◆ **WHAT IS NEEDED**
Count the lines in the material that contain the string "Geneza", treating uppercase and lowercase letters as different, and reply with only the number.

◇ ◇ ◇

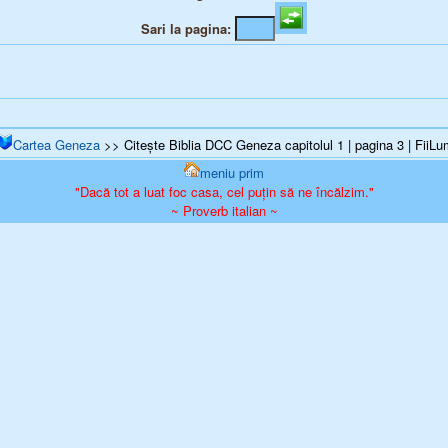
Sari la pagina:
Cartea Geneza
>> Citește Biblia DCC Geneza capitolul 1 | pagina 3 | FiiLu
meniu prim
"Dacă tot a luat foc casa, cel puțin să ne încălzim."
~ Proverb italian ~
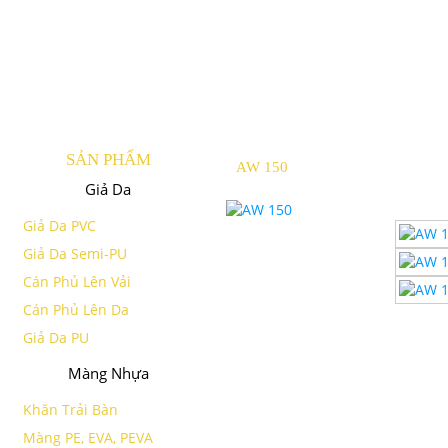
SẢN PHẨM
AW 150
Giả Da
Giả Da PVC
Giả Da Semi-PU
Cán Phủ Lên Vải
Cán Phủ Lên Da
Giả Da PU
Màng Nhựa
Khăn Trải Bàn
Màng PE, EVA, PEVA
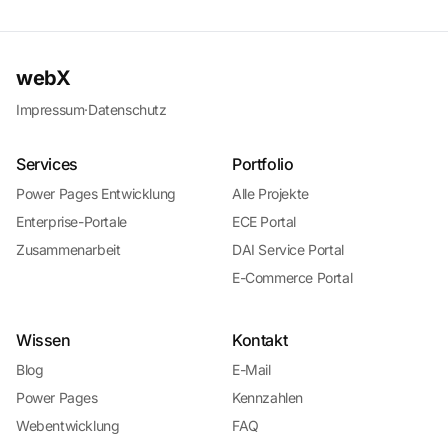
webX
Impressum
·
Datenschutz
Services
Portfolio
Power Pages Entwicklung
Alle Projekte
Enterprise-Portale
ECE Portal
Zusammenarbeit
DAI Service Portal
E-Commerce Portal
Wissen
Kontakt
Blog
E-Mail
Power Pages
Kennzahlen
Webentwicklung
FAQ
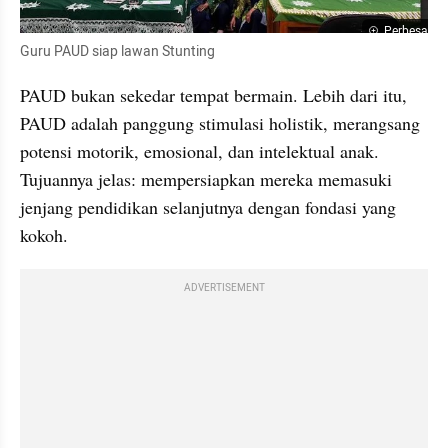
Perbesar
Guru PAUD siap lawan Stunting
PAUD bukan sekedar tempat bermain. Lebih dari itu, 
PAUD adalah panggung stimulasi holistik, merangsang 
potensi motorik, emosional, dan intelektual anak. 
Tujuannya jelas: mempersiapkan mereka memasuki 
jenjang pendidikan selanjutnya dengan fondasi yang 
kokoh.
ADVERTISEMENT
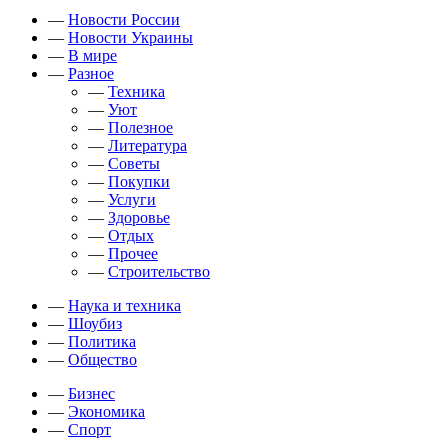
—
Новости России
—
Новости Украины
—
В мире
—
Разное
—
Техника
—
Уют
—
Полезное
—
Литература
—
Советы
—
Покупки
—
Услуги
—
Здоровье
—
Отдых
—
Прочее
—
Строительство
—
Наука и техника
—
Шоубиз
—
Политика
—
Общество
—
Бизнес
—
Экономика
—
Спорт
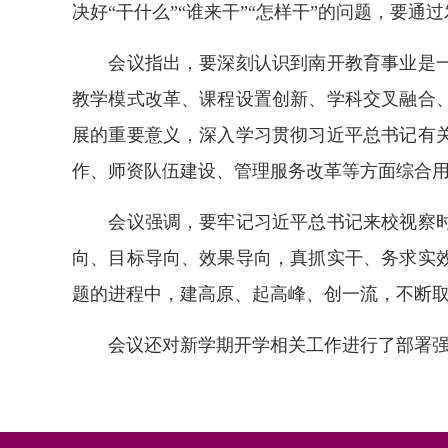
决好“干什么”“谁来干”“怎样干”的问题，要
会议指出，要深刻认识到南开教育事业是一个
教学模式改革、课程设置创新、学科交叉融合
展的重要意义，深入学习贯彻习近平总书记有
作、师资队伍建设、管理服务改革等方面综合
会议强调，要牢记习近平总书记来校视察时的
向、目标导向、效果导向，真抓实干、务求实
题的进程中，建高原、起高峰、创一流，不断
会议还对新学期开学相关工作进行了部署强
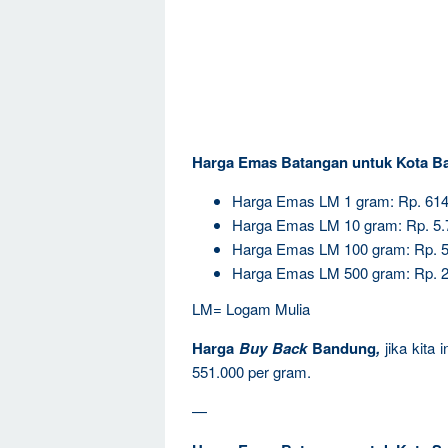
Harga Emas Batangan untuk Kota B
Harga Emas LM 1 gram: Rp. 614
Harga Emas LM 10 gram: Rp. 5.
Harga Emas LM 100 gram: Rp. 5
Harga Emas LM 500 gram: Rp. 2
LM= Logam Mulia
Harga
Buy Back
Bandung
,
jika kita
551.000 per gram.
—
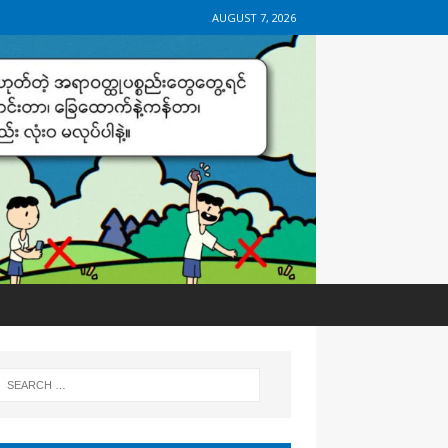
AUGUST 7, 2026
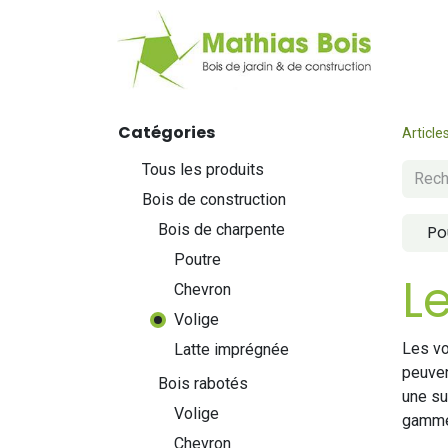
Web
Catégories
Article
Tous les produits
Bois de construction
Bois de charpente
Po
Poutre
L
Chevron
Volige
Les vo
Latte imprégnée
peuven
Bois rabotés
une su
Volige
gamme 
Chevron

◇ ◇ ◇

◆ **TASK RESULT**
2